[[ Data provided, beginning ]]
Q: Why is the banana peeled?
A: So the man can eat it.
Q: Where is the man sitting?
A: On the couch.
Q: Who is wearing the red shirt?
[[ Data provided, end ]]
Copy the listing again, changing every "shirt" to "sweater" and leaving everything else unchanged.

Q: Why is the banana peeled?
A: So the man can eat it.
Q: Where is the man sitting?
A: On the couch.
Q: Who is wearing the red sweater?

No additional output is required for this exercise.